The leader of Catalonia's separatist government has been threatened by Spanish authorities with imprisonment, just days before the region plans to hold an independence vote. Madrid has deemed the referendum illegal.

Speaking in a radio interview on Monday, Spain's Attorney General Jose Manuel Maza said Catalan leader Carles Puigdemont could be charged with civil disobedience, abuse of office and misuse of public funds as he continues to organize the independence vote in Catalonia scheduled for Sunday.

Read more: Catalonia independence bid - what you need to know

"It's a decision that is possible but we have not considered that we should take it," Maza said during an interview with Onda Cero radio.

Puigdemont has said he is confident 80 percent of voters would turn out on Sunday. "I confirm that there will be ballot boxes and ballots, as well as something even more important for holding a referendum: voters," he told radio station France Inter. He also ruled out violence, saying it wasn't "an option in Catalonia."

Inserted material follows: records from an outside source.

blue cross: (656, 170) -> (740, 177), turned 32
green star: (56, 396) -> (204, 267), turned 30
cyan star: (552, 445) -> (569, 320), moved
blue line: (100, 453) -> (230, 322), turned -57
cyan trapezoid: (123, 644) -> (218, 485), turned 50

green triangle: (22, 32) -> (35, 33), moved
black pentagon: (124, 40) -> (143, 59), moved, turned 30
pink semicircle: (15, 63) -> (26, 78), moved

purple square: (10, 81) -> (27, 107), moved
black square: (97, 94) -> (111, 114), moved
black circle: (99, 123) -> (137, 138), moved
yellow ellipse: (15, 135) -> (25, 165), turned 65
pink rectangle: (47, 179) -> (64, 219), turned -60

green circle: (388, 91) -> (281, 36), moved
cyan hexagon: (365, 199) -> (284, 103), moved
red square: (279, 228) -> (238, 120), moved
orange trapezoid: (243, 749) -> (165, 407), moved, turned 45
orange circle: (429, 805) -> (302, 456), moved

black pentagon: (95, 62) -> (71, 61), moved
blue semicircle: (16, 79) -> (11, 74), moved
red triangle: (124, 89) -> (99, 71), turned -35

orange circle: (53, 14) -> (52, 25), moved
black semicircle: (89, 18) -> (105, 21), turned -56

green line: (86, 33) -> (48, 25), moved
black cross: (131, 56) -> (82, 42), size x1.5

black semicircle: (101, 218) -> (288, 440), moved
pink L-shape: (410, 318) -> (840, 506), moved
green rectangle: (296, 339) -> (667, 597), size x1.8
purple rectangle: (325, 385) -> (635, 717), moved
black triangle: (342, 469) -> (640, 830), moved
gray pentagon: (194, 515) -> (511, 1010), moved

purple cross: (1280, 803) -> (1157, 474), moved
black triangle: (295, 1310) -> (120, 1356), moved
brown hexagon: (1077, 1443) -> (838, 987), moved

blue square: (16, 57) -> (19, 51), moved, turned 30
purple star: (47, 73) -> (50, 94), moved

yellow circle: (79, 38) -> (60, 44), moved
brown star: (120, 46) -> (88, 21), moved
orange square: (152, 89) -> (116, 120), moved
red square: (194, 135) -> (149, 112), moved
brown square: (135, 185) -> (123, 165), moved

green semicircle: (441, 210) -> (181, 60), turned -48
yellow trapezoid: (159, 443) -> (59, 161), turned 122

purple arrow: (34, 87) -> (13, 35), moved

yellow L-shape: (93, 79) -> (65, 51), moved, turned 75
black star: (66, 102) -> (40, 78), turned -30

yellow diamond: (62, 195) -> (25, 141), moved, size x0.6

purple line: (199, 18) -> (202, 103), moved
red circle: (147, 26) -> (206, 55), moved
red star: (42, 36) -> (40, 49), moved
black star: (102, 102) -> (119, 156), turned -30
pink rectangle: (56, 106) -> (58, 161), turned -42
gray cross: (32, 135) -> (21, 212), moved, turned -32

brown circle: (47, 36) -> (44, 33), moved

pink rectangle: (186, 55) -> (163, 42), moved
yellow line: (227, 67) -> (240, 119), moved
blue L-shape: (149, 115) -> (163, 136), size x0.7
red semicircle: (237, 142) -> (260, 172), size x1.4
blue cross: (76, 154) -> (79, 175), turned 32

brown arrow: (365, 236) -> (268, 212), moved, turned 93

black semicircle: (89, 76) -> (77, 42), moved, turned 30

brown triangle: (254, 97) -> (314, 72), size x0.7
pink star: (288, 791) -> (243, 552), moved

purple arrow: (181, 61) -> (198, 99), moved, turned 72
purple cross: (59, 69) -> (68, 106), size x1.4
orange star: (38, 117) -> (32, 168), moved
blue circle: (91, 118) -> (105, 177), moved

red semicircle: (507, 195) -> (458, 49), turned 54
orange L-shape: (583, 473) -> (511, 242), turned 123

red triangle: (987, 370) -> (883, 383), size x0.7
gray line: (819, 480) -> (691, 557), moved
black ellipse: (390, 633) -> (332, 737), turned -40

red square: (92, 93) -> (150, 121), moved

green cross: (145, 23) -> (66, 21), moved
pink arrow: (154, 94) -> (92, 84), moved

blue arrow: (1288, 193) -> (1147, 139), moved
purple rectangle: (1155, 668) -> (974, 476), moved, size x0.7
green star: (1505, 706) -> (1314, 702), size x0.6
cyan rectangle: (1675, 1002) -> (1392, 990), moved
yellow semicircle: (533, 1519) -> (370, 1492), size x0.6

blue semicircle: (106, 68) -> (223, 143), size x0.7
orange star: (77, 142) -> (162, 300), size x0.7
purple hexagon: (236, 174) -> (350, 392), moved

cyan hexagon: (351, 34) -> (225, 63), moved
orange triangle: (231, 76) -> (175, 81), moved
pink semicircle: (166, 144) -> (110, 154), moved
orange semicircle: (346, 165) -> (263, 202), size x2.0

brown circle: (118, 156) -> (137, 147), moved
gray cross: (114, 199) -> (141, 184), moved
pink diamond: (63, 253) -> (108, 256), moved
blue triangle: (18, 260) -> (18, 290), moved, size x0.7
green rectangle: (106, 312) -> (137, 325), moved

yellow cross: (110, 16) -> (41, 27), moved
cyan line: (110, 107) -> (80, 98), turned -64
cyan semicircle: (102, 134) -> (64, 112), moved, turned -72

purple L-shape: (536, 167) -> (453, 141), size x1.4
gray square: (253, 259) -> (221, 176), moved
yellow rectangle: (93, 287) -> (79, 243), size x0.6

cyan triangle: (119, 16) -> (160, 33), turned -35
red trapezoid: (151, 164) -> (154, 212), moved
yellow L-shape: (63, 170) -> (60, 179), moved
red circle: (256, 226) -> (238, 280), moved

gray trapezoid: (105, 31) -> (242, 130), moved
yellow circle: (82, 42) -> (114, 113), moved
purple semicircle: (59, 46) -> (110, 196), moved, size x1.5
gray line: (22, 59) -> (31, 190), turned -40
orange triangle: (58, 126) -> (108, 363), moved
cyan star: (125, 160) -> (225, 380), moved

Spain's central government has been taking a series of measures to prevent the independence vote. On Monday, 17 people were summoned for allegedly "disseminating a website for people to participate in a referendum declared illegal by the Constitutional Court," according to police.

Police also went to the office of Oliana Mayor Miguel Sala, one of 700 mayors under investigation for saying they would cooperate with the referendum.

Over the weekend, Madrid announced it would centralize the command of all police operations in Catalonia, including the region's autonomous Mossos d'Esquadra police force.

Lines of police vans in front of a ferry anchored in Barcelona REUTERS/Albert Gea

Thousands of extra police officers have been shipped into the region ahead of the referendum

Beyond the limits?

Puigdemont has accused the Spanish government of acting "beyond the limits of a respectable democracy" in its effort to stop the vote. Measures have already included the arrest of 14 Catalan officials, the seizure of 10 million ballot papers and the charter of ferries to accommodate thousands of extra police being sent to the region in northeast Spain to stop the vote taking place.

Maza has denied that the government was being heavy-handed. "On the contrary, we're making an effort every day not to go beyond what the law allows and, of course, not to be disproportionate," he said.

Opinion polls suggest Catalonia's 7.5 million residents are almost evenly split on the issue of independence. But an overwhelming 82 percent would like the proposition put to a vote, according to a survey by newspaper El Pais.